# Given problem:
From the items below, copy the lines from the line with "collectors: T. Elias, S." to the line with "state / province: Tuva" verbatim, including both of those lines.

** Start of Provided material **

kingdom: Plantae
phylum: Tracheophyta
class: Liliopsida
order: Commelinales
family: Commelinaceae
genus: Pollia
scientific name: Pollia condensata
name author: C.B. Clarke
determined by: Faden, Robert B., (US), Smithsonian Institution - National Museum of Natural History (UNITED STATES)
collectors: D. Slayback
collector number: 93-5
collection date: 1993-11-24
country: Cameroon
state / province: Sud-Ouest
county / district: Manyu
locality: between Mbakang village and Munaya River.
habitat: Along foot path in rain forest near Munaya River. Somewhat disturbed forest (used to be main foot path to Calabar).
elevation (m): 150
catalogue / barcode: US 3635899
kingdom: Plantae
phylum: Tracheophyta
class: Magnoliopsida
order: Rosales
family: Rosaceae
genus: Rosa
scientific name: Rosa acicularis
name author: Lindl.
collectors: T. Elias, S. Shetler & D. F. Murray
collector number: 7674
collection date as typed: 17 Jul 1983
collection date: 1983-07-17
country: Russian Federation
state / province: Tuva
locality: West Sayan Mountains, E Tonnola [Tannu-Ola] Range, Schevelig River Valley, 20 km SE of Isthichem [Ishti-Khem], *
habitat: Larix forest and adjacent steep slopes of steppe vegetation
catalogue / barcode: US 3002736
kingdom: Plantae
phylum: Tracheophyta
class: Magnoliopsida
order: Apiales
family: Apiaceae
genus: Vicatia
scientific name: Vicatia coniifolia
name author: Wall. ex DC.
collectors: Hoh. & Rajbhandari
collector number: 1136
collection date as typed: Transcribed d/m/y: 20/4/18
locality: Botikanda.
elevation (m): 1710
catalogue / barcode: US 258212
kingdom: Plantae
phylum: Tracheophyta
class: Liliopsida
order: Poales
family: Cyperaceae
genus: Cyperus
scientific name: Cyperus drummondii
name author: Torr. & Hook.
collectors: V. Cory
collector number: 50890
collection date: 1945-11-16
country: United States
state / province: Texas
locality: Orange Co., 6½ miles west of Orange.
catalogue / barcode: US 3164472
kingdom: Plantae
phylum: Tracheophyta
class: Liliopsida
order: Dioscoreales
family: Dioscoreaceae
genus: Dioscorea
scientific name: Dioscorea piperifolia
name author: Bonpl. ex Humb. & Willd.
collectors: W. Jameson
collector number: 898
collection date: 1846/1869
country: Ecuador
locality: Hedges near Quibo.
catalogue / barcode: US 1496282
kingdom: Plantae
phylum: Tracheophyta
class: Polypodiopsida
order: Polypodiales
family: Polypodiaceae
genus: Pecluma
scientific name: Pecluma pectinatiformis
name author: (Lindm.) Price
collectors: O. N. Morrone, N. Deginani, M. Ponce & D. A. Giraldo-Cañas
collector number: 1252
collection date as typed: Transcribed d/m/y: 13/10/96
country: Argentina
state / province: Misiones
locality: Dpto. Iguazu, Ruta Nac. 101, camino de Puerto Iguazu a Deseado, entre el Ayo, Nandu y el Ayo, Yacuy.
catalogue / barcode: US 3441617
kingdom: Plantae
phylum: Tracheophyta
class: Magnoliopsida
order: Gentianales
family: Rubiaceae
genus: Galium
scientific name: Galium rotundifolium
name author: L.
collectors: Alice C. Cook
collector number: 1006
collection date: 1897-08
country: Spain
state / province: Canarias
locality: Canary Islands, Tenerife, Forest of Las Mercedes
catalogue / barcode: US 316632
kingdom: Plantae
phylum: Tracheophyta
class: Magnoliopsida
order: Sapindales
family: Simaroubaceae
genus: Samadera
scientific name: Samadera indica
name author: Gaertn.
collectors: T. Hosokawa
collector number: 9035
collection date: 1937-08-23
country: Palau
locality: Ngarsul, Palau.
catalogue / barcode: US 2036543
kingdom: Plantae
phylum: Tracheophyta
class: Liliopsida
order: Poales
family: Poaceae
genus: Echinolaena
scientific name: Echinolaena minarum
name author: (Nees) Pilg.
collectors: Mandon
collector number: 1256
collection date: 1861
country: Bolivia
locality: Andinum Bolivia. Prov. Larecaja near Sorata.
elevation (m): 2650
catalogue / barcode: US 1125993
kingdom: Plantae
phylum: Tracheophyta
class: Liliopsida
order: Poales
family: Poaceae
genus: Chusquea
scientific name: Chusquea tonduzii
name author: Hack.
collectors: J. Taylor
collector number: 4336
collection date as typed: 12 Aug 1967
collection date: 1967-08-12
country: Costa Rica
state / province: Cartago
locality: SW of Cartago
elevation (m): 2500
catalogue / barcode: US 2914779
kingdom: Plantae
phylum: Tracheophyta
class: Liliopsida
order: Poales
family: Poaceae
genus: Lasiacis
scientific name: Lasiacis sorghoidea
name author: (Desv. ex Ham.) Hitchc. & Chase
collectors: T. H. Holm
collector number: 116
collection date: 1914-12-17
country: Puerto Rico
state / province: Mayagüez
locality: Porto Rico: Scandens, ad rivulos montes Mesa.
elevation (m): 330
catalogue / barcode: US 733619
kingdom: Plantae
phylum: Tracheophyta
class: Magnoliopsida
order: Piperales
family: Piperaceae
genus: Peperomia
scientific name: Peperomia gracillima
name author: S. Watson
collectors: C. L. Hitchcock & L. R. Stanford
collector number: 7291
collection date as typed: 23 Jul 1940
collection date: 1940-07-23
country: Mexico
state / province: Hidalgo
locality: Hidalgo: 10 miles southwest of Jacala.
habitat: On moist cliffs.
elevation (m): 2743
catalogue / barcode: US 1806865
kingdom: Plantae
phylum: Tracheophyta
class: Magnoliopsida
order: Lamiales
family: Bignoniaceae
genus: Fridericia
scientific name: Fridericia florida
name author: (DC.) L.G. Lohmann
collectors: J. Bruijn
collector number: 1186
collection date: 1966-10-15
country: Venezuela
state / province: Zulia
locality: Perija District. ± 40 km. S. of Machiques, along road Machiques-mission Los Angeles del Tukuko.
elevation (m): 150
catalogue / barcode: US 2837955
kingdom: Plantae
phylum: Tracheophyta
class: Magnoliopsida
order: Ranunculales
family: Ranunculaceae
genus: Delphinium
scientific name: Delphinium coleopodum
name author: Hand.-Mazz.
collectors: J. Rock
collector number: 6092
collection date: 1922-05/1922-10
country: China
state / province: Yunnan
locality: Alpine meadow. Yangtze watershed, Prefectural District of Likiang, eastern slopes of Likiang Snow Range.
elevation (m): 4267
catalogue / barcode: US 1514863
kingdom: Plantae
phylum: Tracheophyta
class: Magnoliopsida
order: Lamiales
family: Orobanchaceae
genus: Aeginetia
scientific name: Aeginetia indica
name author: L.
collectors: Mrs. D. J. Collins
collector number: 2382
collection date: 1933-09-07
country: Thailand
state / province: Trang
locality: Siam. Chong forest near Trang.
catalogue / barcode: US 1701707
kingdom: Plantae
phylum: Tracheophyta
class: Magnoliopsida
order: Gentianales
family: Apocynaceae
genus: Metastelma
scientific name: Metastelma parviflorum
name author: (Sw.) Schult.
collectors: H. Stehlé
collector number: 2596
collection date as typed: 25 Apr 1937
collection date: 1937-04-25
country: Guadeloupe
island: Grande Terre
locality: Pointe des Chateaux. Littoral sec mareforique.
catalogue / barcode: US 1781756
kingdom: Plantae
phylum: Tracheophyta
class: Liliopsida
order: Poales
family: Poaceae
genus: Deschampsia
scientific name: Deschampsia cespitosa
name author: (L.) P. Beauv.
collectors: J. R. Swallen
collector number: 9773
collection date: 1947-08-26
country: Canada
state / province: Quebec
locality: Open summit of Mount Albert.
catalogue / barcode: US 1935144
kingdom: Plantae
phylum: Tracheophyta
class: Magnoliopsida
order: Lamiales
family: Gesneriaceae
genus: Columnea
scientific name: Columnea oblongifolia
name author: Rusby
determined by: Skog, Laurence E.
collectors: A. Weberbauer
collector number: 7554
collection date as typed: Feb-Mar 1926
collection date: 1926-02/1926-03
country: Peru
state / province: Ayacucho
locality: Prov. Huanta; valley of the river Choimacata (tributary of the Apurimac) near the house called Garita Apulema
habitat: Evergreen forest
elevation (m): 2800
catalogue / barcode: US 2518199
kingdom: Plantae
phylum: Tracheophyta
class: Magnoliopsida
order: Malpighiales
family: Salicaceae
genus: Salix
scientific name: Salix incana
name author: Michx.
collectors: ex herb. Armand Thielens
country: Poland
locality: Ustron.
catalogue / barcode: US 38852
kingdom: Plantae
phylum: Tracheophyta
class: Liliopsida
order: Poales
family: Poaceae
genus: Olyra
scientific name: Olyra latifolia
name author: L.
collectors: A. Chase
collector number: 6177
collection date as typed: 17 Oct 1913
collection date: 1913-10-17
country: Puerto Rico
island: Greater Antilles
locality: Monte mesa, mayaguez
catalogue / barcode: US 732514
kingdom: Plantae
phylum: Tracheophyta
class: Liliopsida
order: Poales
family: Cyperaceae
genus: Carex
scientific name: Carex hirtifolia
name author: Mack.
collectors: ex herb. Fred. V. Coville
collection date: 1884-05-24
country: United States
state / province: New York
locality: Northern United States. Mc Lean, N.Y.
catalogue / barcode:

** End of Provided material **

# Written response:
collectors: T. Elias, S. Shetler & D. F. Murray
collector number: 7674
collection date as typed: 17 Jul 1983
collection date: 1983-07-17
country: Russian Federation
state / province: Tuva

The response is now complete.